From CEOpedia | Management online
Control chart
See also

The control chart is the basic and oldest tool for statistical process control. The creator of control charts is Walter A. Shewhart, who presented them in his book in 1924. Control charts are graphical method for monitoring, in which the main role is played by properly organized panoramic diagram. This diagram minimizes the number of required numerical operations, while following the course of the controlled process. Control charts are used to control variability and its causes. They are in the form of sheets that are so designed that operator can easily indicate changes of analysed parameter.

Every company strives to manufacture its products profitable. For this purpose, it must control the processes so as to meet all the requirements. It does so precisely using control charts. Using it employees can easily tell whether the change observed at any given time is a random event or is caused by errors of staff, machines or managers. If the latter, the next step is to find and eliminate the real cause of problem in process. Such a signal is presented in a control card in the form of:

  • points beyond the control lines,
  • the specific sequences of consecutive points.

In summary control charts are aimed at checking whether the process takes place as planned. However, in the long run they help to assess the stability of the process.

Types of charts

X bar R chart (\(\bar x r\))

The \(\bar x r\) chart was the first widely used control chart. It is based on average value (the center line) and range. The mathematics is easier, but the results are less precise. Therefore, it should be used on samples lower than 10-\(\bar x\).

X bar S chart (\(\bar x r\))

The \(\bar x s\) chart is based on standard deviation, which gives more precise results than in case of range. Range takes into account only the lowest and highest values, while standard deviation takes all. It should be preferred chart for normal usage.

C chart

Type of control chart to monitor count-type data, e.g. total number of nonconformities. It requires a fixed sample size. It is possible to track defects by type or using other category.

U chart

Type of control chart to monitor count-type data, like C chart. But in this case, the number of units may vary. Sometimes it is convenient to increase sample size if the number of defects is low.

Other types of charts

  • Shewhart individuals control chart
  • Three-way chart
  • P chart
  • NP chart
  • Expotentially weighted moving average chart (EWMA)
  • Cumulative sum of quality characteristics chart (CUSUM)


Control charts are created at specified intervals of the manufacturing process, using the predetermined number of samples. Information is coded in sheets, which allow to check whether the process is stable. On horizontal axis samples are marked, while on the vertical - the value of the observed variable. When creating control charts following steps apply:

  • choice of the feature that will be investigated,
  • choice of type of chart,
  • store data for the calculation,
  • designation of the center line,
  • defining upper and lower control line.

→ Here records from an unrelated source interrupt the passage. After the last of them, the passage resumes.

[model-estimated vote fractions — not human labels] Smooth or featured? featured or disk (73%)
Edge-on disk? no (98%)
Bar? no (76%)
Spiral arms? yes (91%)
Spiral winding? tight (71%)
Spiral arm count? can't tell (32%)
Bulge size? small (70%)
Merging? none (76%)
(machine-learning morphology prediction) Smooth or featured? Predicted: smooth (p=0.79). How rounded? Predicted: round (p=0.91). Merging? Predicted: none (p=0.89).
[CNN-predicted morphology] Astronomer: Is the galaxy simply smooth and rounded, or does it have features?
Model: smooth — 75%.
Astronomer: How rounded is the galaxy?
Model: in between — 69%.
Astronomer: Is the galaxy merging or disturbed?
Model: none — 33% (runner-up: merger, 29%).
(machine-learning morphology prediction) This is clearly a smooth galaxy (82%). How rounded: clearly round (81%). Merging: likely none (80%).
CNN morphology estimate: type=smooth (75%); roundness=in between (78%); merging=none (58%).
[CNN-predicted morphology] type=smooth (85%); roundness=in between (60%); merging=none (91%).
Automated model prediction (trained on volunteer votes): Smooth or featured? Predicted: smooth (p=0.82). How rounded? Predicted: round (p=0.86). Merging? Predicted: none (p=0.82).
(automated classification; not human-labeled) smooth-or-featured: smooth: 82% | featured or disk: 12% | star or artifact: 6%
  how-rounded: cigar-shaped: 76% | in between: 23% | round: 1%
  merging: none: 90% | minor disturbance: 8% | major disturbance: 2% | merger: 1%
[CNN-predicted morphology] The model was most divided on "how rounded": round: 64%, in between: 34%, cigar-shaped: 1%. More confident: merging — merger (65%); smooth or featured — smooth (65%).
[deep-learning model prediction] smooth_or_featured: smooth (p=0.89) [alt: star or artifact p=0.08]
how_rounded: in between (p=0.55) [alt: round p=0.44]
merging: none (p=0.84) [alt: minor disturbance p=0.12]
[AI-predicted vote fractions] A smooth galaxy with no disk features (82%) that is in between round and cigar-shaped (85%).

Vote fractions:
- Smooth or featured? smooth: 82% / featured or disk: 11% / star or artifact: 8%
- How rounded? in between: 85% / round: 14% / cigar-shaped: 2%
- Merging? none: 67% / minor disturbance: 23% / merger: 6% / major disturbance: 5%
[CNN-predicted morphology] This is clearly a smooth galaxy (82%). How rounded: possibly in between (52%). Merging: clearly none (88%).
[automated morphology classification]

Choice of control chart type

Nowadays there are a lot of types of control charts, however it is convenient to begin with simple ones: R and S chart. The R chart is based on average and range, while S chart on average and standard deviation. In 1924, when the chart was created, counting standard deviation was very time consuming, therefore R chart was popular. Today we rather use S chart because of greater accuracy. The other criterion is sample size. If the sample size is smaller than 10-\(\bar x\) you should use R chart, otherwise S chart.

Example of control chart

Let's assume that x is a variable we analyse using control chart. Then

\(R = x_{max} - x_{min}\)

\(s = \sqrt{\frac {\sum_{i=1}^n {\left (x_i - \bar x \right)}^2}{n - 1}}\)


n - number of parts in sample
i - next sample
x bar - average value of x

Designation of the center line

The center line is \(\bar x\).

\(\bar x = \frac {\sum_{i=1}^n {x}}{n}\)

Defining UCL and LCL - upper and lower limits

Upper and lower limits are based on \(\bar x\) and ± 3s.

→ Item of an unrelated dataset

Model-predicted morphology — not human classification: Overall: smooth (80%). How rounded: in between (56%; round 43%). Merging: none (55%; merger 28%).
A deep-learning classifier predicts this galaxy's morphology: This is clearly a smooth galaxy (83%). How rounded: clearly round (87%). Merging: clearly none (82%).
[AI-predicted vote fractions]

\(UCL = \bar x + 3 \cdot s\)

\(LCL = \bar x - 3 \cdot s\)

In many cases it is convenient to draw additional alert lines at ± 1.5s (half-way to limit) or 1s (1/3 of limit).

Drawing control chart

On the chart center line and limits were drawn. Next quality inspector draws observations (blue points). In this example after several items, something went wrong and variable x crossed lower control line. That is clear signal of problems.

Interpretation of control chart

There are several rules of interpretation of control charts:

  1. points beyond control line - cause of the problems should be identified and definitely removed from the process.
  2. points beyond alert line - two consecutive points beyond alert line are signal that something goes wrong - don't wait for crossing limit.
  3. points on only one side of center line - four consecutive points on one side of center line may indicate that process requires recalibration.
  4. mixture - points are beyond lower and upper alert lines (zigzag) - process is out of control.
  5. rule of seven - seven consecutive points showing tendency (e.g. each latter point is lower than former) - process gets out of hand.